Erin backed up a step and found the counter was right behind her. She looked over her shoulder and saw Selys gazing at her worriedly, but the receptionist didn’t come to her aid.

The not-werewolf leaned over and growled in her face.

“I’m a Gnoll.

His breath was terrible. Erin felt weak at the knees just smelling it.

“Right. I’m very sorry about that. Um. Can I help you?”

“You’re in my way. This is for adventurers.”

“Right. Sorry. Sorry about that.”

Erin stepped to one side so he could get to Selys. He didn’t move forward, though. Instead he just glared some more. A few more seconds of glaring made Erin stutter.

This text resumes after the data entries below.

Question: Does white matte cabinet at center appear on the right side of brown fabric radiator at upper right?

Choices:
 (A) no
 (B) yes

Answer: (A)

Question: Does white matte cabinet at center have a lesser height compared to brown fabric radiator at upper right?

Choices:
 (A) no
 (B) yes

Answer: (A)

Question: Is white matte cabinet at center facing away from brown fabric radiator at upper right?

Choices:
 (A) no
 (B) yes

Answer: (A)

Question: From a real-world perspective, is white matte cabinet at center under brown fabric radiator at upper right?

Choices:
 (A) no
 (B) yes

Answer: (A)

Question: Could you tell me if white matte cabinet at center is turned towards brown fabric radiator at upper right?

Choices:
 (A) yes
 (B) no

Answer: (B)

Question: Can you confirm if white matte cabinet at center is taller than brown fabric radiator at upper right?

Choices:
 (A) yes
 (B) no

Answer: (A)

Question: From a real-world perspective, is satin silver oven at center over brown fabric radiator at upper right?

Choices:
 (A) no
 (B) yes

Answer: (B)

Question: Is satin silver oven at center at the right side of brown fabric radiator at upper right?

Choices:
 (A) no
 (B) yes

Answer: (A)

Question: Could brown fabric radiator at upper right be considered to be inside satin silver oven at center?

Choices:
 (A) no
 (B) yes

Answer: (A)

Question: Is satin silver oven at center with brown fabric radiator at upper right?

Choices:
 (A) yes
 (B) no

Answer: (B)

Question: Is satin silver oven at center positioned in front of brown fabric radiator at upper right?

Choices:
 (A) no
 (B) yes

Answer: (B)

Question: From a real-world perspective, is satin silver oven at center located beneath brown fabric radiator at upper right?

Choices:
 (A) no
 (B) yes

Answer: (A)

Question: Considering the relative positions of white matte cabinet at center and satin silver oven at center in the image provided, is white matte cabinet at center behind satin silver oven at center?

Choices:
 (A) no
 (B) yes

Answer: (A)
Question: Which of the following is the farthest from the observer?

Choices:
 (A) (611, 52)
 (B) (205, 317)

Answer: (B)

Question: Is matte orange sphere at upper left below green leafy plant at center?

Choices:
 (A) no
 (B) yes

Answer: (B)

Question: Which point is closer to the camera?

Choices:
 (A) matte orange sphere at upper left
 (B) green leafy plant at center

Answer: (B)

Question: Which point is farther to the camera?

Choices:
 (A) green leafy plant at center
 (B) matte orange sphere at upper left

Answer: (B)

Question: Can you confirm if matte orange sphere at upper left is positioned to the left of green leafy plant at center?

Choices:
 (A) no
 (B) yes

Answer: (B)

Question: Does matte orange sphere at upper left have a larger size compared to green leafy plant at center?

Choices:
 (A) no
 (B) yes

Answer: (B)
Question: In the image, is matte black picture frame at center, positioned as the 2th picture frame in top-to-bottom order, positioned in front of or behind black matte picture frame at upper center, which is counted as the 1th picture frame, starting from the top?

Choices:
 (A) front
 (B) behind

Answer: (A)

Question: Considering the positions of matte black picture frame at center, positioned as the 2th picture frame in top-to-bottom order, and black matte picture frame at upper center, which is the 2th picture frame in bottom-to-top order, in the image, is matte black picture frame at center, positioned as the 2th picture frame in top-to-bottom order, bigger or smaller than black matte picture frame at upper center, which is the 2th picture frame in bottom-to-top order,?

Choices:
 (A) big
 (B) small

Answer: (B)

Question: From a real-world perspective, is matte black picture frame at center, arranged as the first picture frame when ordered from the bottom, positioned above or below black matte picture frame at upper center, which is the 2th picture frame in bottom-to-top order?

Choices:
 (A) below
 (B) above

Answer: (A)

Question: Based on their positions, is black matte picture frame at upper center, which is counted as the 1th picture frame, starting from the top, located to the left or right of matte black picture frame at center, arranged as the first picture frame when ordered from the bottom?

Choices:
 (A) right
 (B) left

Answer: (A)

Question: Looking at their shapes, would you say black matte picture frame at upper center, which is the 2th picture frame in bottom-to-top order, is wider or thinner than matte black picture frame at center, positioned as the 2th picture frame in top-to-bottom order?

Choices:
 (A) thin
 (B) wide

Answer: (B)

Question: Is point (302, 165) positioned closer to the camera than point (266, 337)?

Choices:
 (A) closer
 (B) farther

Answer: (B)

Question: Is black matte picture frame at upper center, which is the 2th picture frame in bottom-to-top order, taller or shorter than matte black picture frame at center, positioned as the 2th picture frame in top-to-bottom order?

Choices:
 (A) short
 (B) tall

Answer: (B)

“Is—is there something else you want?”

The Gnoll twisted his neck and cracked it. It sounded like firecrackers going off and scared the hell out of Erin.

“I don’t like Humans. They smell. You smell like garbage. Like rancid oil and flames and things that turn my stomach. And Goblins and dust and mold.”

Erin stepped away again, but the angry Gnoll just followed her. She knew she was being watched by the other adventurers in the room now. But, like Selys, they seemed content to watch the Human-bullying without making a move.

“R-really? I can’t smell anything.”

“That’s because Humans can’t smell anything.

The comment came from behind Erin, but she was too scared to turn around. It had the same growling quality to the voice though, so she was sure it was another Gnoll.

“Right. Well. I’m sorry about that.”

Erin tried to sidestep the Gnoll, but he blocked her way.

“I don’t want Humans in here. You don’t belong.”

“Hold on, now. She’s just lost.”

At last, Selys came to Erin’s aid. The female Drake leaned over the counter and called out to the Gnoll. Now, Erin realized he had a bag of dripping something. There was a long, bug-like leg sticking out of it, he was covered in green blood—and some red—and he looked tired and angry.

“If you’ve got a bounty—Shield Spiders—I’ll process it now. But this Human was just asking directions. You can’t just kick someone out who—”

He looked at her and snarled. Selys flinched and shut up.

Across the room, Erin saw the Drakes in the room stir. One of them hissed softly.

The Gnoll glared at the Drakes, and they glared right back. One of his hands twitched towards the sword at his side, but he didn’t make any move to grab it. Still, the tension was so thick that Erin was sure if a Gnoll or Drake moved the room would explode.

Erin was wondering whether she should run when the Gnoll broke off the staring contest and swung around to her.

“You. You’re stinking up this place with dirt and filth. I can smell the things you’ve rolled in. You haven’t washed in—dead gods. I’m covered in Shield Spider guts and you smell worse! Take a bath before you come back here.”

He jabbed at Erin’s stained shirt with one pointed claw. She jumped back nervously from the long, filthy nails.

“Oh. Yeah. Um, I’m really sorry about that. It’s just that I’ve been sort of fending for myself, and I didn’t have a change of clothes so—”

The Gnoll leaned forward. Erin could see the individual whiskers protruding out of his snout. She could smell his rancid breath. But she was mainly focused on his jagged teeth.


Erin hesitated. She cast one glance towards Selys, but the receptionist wouldn’t meet her eyes.

The Gnoll growled, and Erin backed up. He herded her towards the door, and once she was out, he slammed it shut behind her. The last thing she saw was Selys waving at her guiltily. 

That was the first building Erin was kicked out of in her visit to the city. It wasn’t her last. Not by a long shot.